Chanel: Autumn/Winter 2007

The last remaining traditionally trained couturier and, to more than a few fashion followers, the most accomplished, Karl Lagerfeld continues to work his magic for the house of Chanel. His haute couture collections in particular are as refined as they are lovely. From the little black dress and the requisite end section of spellbindingly lovely gowns to the classic bouclé wool cardigan jacket, cut to fit madam's every curve, this serves not only as a brilliant marketing tool for the famous French brand but also continues to sell to grand ladies the world over. On this occasion, a venue open to the elements dictated that elegant, be-suited men with (Chanel?) umbrellas were on hand to protect them from the driving rain.

Jean-Paul Gaultier: Spring/Summer 2001

Traditionally the wedding dress ends the haute couture presentation, safe in the knowledge that if this most moneyed of customers tied the knot many years ago, her daughter might still be searching for a little quelque chose to wear for her big day. Leave it to Jean-Paul Gaultier to flout this time-honoured fashion tradition by sending Jade Parfitt out in hers complete with naked newborn baby in place of bouquet. Gaultier – who launched his couture line in 1997 – was long tipped as the natural successor to Yves Saint Laurent, such was the ultra-elegant, if somewhat maverick, character of his quintessentially Gallic designs.

Dior: Autumn/Winter 2007

Shown at the Orangerie at Versailles – a monumentally upscale venue even given couture's rarefied standards – for this, the house's 60th anniversary collection, John Galliano, Dior couturier since 1996, dressed the world's most famous models using Grand Master paintings and iconic fashion photography as his principal reference. Gisele Bündchen in black "bar" suit and Raquel Zimmerman in white New Look gown spoke of the work of Irving Penn, he said. Then came the linear sketches of Jean Cocteau, watery impressionism, Degas' ballerinas, rococo frills and furbelows and the full drama of Stella Tennant and Linda Evangelista in 17th-century Spanish regalia. Billed as "the greatest show on earth" across the globe, it was a creative tour de force par excellence, proof, if ever any were needed, that this is fashion's finest fantasist.

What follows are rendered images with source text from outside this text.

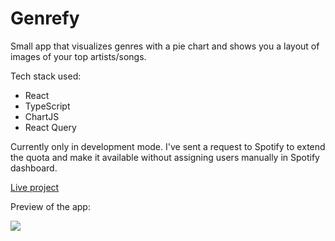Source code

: # Genrefy
Small app that visualizes genres with a pie chart and shows you a layout of images of your top artists/songs. 

Tech stack used:
- React
- TypeScript
- ChartJS
- React Query

Currently only in development mode. I've sent a request to Spotify to extend the quota and make it available without assigning users manually in Spotify dashboard.

<a href="">Live project</a>

Preview of the app:

<img src="https://cdn.discordapp.com/attachments/497806782085726208/1022682243258388541/ezgif-5-e9038fad1a.gif"/>
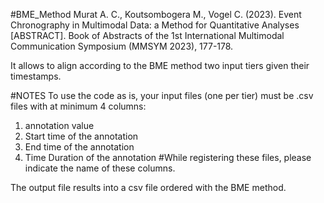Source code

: #BME_Method
Murat A. C., Koutsombogera M., Vogel C. (2023). Event Chronography in Multimodal Data: a Method for Quantitative Analyses [ABSTRACT]. Book of Abstracts of the 1st International Multimodal Communication Symposium (MMSYM 2023), 177-178.

It allows to align according to the BME method two input tiers given their timestamps. 

#NOTES
To use the code as is, your input files (one per tier) must be .csv files with at minimum 4 columns:
 1) annotation value
 2) Start time of the annotation
 3) End time of the annotation
 4) Time Duration of the annotation
#While registering these files, please indicate the name of these columns.

The output file results into a csv file ordered with the BME method.

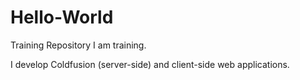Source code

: # Hello-World
Training Repository
I am training.

I develop Coldfusion (server-side) and client-side web applications.

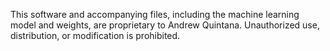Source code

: This software and accompanying files, including the machine learning model and weights, are proprietary to Andrew Quintana. Unauthorized use, distribution, or modification is prohibited.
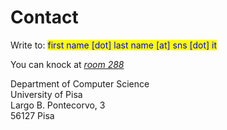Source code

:# Contact

Write to: <mark style="color:blue;">first name \[dot] last name \[at] sns \[dot] it</mark>

You can knock at [_room 288_](https://my.matterport.com/show/?m=1aPZ9S8PuiY\&sr=-2.99,.32\&ss=128)

Department of Computer Science\
University of Pisa\
Largo B. Pontecorvo, 3\
56127 Pisa
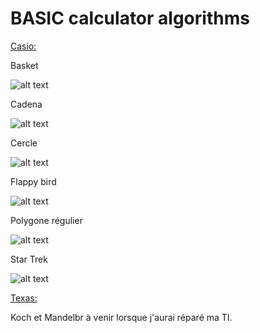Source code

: # BASIC calculator algorithms

<ins>Casio:</ins>

Basket

![alt text](https://raw.githubusercontent.com/Benjamin-Loison/BASIC-calculator-algorithms/master/Casio/BASKET/BASKET.jpg)

Cadena

![alt text](https://raw.githubusercontent.com/Benjamin-Loison/BASIC-calculator-algorithms/master/Casio/CADENA/CADENA.jpg)

Cercle

![alt text](https://raw.githubusercontent.com/Benjamin-Loison/BASIC-calculator-algorithms/master/Casio/CIRCLE/CIRCLE.jpg)

Flappy bird

![alt text](https://raw.githubusercontent.com/Benjamin-Loison/BASIC-calculator-algorithms/master/Casio/FLAPPY/FLAPPY.jpg)

Polygone régulier

![alt text](https://raw.githubusercontent.com/Benjamin-Loison/BASIC-calculator-algorithms/master/Casio/POLYREG/POLYREG.jpg)

Star Trek

![alt text](https://raw.githubusercontent.com/Benjamin-Loison/BASIC-calculator-algorithms/master/Casio/STARTREK/STARTREK.jpg)

<ins>Texas:</ins>

Koch et Mandelbr à venir lorsque j'aurai réparé ma TI.
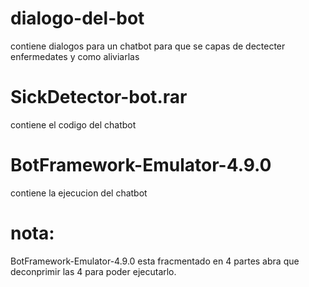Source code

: # dialogo-del-bot
contiene dialogos para un chatbot para que se capas de dectecter enfermedates y como aliviarlas
# SickDetector-bot.rar
contiene el codigo del chatbot 
# BotFramework-Emulator-4.9.0
contiene la ejecucion del chatbot 
# nota: 
BotFramework-Emulator-4.9.0 esta fracmentado en 4 partes abra que deconprimir las 4 para poder ejecutarlo.
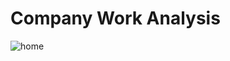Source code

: # Company Work Analysis

![home](https://github.com/MainakRepositor/Company-Work-Analysis/assets/64016811/3f326e12-7f83-425c-9cb1-1629354f9566)
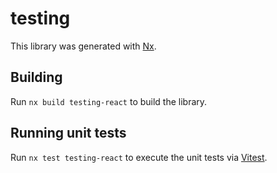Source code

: # testing

This library was generated with [Nx](https://nx.dev).

## Building

Run `nx build testing-react` to build the library.

## Running unit tests

Run `nx test testing-react` to execute the unit tests via [Vitest](https://vitest.dev/).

Givenchy: Spring/Summer 2000

When Alexander McQueen was appointed creative director of Givenchy in October 1996 – and John Galliano moved from Givenchy to Christian Dior – it was said that these two comparatively young, British-educated designers were charged with the onerous task of dragging probably the world's most anachronistic craft form into the 21st century. In fact, McQueen remained at Givenchy for only one year following this show – he was there for just over four in total – making no secret of the fact that, while he had only the greatest respect for the petites mains who staffed this atelier, the corporate powers behind them were, to his mind, seriously lacking. Still, the designer never regretted his time there, producing some of his most memorable creations for the house, and safe in the knowledge that learning from such skilled crafts-people was a privilege.